One two tree, done!
The compilation step is much faster. Optimizations can work (by uncommenting some lines of code) even by using multiple cores. As for example, the screenshot from the OpenGL application I had presented it earlier was taking like 600-700 ms on an Intel i5-540M. Right now it takes for CR to generate the code around 170-220 ms (the first time is slower, as spinning disks are slower at access). But by all measures is much faster.
Most optimization steps that CR perform do the following: look for a pattern of code that match a property, after that if it matches, it tries to perform the optimization by impacting some instructions, it notifies the compiler that some changes are done. CR after this will try to perform all optimizations up to the point no optimization can be done. CR in a typical case will apply (using the default codebase optimizations) 35+ optimization steps for every function, every instruction, etc.
In typical case let's say there is just one some optimizations that can be done, for example: a variable is nowhere used, so it can be removed. Before noticing that the variable can be removed, the compiler performs other optimizations, and right after will perform another pattern matching. At last when the optimization of the unused variable is match, for every instruction CR will track all declared variables and CR will compare with all used variables. At the end what remains, they can be removed.
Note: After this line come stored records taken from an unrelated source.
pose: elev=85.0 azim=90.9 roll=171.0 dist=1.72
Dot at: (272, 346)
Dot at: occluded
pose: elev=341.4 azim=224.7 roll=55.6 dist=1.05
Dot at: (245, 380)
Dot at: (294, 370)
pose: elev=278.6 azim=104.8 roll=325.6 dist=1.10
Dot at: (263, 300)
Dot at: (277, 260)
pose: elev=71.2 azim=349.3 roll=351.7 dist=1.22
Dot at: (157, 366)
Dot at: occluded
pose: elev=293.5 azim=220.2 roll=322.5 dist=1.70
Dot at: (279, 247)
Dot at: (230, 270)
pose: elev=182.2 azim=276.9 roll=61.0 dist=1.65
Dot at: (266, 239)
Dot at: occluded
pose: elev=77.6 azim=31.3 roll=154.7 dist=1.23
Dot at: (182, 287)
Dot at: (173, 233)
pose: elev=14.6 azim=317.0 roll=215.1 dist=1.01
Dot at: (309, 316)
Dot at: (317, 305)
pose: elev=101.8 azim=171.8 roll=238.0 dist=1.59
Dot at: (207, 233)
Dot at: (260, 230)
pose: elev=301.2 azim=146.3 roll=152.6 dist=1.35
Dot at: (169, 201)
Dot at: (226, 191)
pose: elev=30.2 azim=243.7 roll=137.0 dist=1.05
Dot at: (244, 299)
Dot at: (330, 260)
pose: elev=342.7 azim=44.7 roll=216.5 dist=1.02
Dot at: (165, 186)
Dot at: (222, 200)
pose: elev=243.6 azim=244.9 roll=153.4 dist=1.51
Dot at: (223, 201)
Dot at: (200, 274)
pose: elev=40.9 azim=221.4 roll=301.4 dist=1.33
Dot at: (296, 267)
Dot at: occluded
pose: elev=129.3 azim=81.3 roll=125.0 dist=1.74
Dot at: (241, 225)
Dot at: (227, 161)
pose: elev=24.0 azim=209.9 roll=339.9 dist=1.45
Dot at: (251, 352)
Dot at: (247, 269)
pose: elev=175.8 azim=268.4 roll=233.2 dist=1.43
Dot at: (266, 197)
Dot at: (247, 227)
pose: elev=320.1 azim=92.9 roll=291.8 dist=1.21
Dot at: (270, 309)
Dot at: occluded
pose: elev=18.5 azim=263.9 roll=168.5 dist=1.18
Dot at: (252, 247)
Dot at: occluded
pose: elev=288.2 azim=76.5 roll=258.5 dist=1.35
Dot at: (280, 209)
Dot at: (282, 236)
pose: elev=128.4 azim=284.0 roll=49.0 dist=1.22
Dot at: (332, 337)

But as someone can notice, the step that makes that one optimization succeed is based on some most common knowledge:
- variable usages per instructions
- the instruction kind: if one optimization will remove a declared but never used variable, it will have to take in account if the instruction is a call to a function or if is a simple math operation
- jumps: some optimizations do work just for a sequence of instructions that have no branches and jumps, so looking for jumps and labels are important delimiters for these instructions
Based on this, every time an optimization is performed, the optimization framework in code will recalculate this information so it can be reused. So if the first optimization step needs to check variable usages, and doesn't perform any optimization, the second optimization can use the same usages data, as correct as no change is done.
Some Q&A:
- even 200 ms (for a small) is fast, most time will be used still inside the C++ compiler, so why bother? Because is not always so clear-cut. Also, using a lower optimization level on GCC, or using a fast(er) C++ compiler, makes to matter
- 200 ms is still much (for a 40K application), cannot be reduced to 50 ms (CR doesn't do too much as for me)? In short CR does more than optimizations: it tries to understand the code, to map it to an intermediate representation, after optimizations are done (which is this post is done), CR writes the code on disk. CR have in its design some inneficiencies: for example most CIL instructions are compared using string operations (for clarity), not using the instruction IDs. Using instructions by Id will speedup some (few) milliseconds.
- compilation speed was never an issue for me, so why bother? The CR is intended to be an optimizing compiler/VM. Excluding the fact that most people have fast computers, some people do not have it. Many people develop using an Atom CPU. Also, having a fast compilation speed translates into using these 500 ms (saved) to add in future more optimizations.